His lament is shared by fellow owner-operator Jean-Rock Coté.

“I worked two hours yesterday and I broke two stabilization bars, and the muffler came undone after two hours of work!” Coté says while watching Nanook’s resident mechanic, Donald Lavoie, service his car.

“Just for yesterday it’s going to cost me a couple hundred for sure, and if I go back on the road it’s a couple hundred more for an evening if I’m lucky,” Coté says.

“I can write [the repairs] off [as a business expense], but right now the expense is more than the income, so you work for nothing.”

All the damage makes Lavoie, the mechanic, shake his head in amazement.

Holding a car-spring seat-plate in his hands in preparation for repairing a vehicle, Lavoie says he’s never had to replace such a part in his 20 years of automotive experience.

“This part costs more than $100 and will take about four hours to install, making the total cost of the entire job between $500 and $600,” he says.

The damage is also affecting the drivers’ health, Dubé says.

“I’m lucky I’ve got a good back, but I can tell you it’s hard on somebody with a bad back,” he says. “Like last night, one guy says he had to sleep on the floor because he was losing his posture.”

All this mechanical work may seem like pay dirt for employees of Iqaluit’s automotive shops, but they’re directly affected by the situation too.

“The roads right now are atrocious.

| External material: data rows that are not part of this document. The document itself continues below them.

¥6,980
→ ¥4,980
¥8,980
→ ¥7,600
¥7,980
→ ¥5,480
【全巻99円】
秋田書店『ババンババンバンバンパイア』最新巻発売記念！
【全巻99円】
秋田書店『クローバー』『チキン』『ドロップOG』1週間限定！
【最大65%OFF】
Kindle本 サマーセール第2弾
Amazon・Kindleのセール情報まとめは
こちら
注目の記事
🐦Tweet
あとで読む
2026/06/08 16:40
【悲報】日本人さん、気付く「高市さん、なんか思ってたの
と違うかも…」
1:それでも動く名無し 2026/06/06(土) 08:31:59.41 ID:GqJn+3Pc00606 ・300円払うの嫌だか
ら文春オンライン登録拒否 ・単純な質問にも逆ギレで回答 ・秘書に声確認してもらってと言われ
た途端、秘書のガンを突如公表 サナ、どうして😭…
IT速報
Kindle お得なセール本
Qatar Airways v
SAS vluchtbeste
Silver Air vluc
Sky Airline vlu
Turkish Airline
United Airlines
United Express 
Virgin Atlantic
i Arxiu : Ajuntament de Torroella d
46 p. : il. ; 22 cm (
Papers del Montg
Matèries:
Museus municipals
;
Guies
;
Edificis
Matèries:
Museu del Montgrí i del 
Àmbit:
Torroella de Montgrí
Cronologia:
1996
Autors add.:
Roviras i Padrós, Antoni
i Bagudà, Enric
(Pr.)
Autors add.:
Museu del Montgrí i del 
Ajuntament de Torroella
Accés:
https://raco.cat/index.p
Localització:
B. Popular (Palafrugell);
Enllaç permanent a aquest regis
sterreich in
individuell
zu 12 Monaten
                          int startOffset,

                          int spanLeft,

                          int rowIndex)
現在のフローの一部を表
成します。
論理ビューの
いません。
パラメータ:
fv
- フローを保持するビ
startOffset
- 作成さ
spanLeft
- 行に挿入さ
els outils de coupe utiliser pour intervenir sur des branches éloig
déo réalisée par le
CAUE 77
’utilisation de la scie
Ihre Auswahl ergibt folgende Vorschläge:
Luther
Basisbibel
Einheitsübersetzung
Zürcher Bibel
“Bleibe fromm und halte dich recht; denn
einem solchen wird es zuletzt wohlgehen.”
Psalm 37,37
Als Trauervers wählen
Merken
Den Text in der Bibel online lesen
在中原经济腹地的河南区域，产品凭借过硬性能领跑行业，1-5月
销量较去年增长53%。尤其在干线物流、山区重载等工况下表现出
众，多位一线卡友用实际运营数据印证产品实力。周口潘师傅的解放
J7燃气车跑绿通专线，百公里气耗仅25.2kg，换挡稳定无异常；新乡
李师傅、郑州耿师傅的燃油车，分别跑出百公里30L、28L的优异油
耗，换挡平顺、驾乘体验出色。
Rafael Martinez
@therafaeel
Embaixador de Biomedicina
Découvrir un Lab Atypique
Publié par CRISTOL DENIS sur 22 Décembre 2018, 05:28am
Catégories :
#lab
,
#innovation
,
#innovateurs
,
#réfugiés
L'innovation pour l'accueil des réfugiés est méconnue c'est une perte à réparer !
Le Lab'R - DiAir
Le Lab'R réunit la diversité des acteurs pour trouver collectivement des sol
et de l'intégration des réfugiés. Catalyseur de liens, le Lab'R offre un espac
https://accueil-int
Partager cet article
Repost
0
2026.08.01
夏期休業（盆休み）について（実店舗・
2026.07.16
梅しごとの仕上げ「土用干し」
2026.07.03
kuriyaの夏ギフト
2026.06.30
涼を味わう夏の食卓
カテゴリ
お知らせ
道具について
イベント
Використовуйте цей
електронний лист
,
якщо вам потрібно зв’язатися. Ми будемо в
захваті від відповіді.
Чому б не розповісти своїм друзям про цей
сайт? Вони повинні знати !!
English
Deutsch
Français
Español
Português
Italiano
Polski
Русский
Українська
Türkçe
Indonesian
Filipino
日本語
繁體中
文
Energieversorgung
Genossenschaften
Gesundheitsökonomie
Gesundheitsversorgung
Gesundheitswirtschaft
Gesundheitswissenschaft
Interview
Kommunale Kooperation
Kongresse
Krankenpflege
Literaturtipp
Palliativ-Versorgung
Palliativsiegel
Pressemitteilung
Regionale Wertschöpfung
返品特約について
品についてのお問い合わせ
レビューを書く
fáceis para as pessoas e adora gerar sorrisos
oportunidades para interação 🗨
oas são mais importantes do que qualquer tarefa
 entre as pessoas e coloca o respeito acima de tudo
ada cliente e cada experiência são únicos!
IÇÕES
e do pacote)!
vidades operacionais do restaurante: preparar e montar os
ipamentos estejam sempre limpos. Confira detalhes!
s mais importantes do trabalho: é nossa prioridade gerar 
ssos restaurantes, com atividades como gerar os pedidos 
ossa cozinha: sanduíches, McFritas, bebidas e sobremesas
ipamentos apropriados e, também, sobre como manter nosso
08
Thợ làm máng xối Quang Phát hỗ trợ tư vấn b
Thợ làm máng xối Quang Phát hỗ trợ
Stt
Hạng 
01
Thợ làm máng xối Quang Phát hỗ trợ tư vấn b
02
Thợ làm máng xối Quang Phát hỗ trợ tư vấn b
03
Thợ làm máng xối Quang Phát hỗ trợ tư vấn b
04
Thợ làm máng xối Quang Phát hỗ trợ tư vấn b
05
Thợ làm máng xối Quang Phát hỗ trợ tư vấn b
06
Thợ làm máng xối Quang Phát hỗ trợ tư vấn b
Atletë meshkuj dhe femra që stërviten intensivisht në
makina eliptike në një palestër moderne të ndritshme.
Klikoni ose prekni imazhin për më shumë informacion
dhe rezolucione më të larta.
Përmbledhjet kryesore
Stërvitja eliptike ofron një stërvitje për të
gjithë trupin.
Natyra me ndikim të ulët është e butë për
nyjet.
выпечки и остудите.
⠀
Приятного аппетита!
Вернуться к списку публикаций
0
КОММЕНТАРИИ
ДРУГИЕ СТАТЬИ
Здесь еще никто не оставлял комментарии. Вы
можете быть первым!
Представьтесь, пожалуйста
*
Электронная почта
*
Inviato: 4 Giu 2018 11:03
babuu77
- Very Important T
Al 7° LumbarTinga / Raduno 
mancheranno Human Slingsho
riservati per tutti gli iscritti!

I don’t even like driving my car,” says Dave Boone, J&G Automotive’s service and parts manager. “I just ripped the exhaust off my vehicle this week, so I have to replace it when the roads get a bit better.”

One vehicle part that’s been particularly hard hit by the road conditions, Boone says, is the constant-velocity drive shaft, or CV shaft, which needs to be replaced in most vehicles every two to four years.

“The CV shafts are what makes the car go, because once you break one most front-wheel-drive cars won’t go,” he explained. “See, when the ice hits the boots [of the CV shaft], it rips the boots and then all the dirt and garbage goes inside … It takes the CVs out and if it’s really bad, it will bust them.

“Usually, the driver notices a bunch of clicking when they turn the corners and [when] the CV shaft goes, your wheel can fall off,” Boone says.

“During the second week of May, we replaced CV shafts in … about six vehicles,” he says. “Two vehicles needed both sides replaced, but others only needed one side.”

According to Boone, replacing the CV shaft costs customer between $200 each for smaller vehicles and more than $400 each for trucks.

And that’s not including the cost of hour-and-a-half of labour per side.

But there is one person who’s laughing, and that’s J&G employee Nathan Zukiwsky.

“My vehicle is a 1996 XT 225 dirt bike,” he laughed. “This is my glory… I’ve been driving that for about two months in the snow and everybody used to be looking at me and pointing. Now they’re all wishing they were me.”